The other day, I stumbled across a post on Facebook that sent me right back to my youth, sitting on the edge of my bed in a tiny bedroom in La Crescenta, California, completely absorbed in the words and pictures of Edwin Tunis.
For several years running when I was probably 10-12 years old, I got for my birthday or Christmas a volume of Tunis’s work. The author and illustrator delved deep into early American material culture — and I still remember the evocative pen-and-ink drawings that filled his books Frontier Living; Colonial Living; and Indians.
I wonder what ever became of those books…
Padre says
Now I’ve gotten pulled into a flashback to checking those books out of the public library when I was a kid. (I thought of the smell of the library books almost immediately.) I loved those and the books of C. Keith Wilbur.
JimC says
Yes — it’s a physical sensation, ain’t it.

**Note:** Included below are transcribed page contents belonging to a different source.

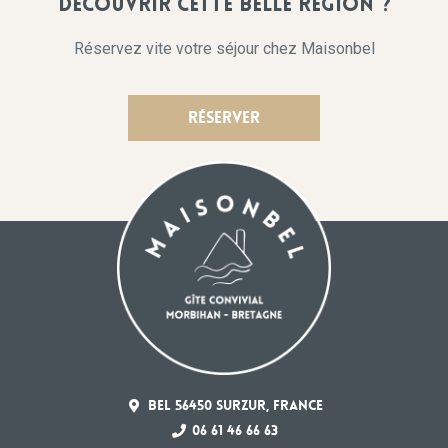
découvrir cette belle région ?
Réservez vite votre séjour chez Maisonbel
RÉSERVER
Bel 56450 Surzur, FRANCE
06 61 46 66 63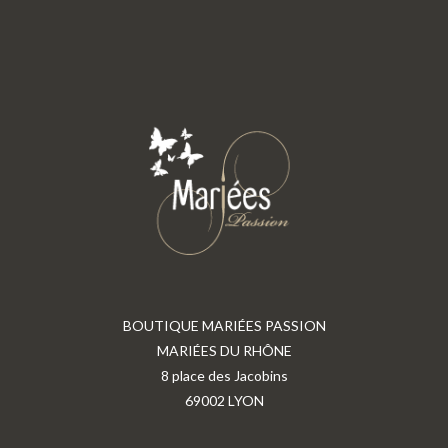
BOUTIQUE MARIÉES PASSION
MARIÉES DU RHÔNE
8 place des Jacobins
69002 LYON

Cool.
John M Roberts says
My favorite Tunis book was WEAPONS. I think the librarians in the various towns I grew up in got tired of me checking that one out all the time.
JimC says
The beginnings of your expertise. I don’t think I ever saw that one. I must say, though, i am sorely tempted to track down several of those volumes and return them to my library after 40+ years.
Melodious Thunk says
Powell’s Books is now selling a perfume that smells like old books.
JimC says
I saw a post on that. There are all kinds of ruin-your-life-noir possibilities with this…
“The dame stalked through my door like a hunting tigress, trailing an intoxicating scent of old books.”
Melodious Thunk says
Find Richie Fahey’s Librarian (Quiet Please).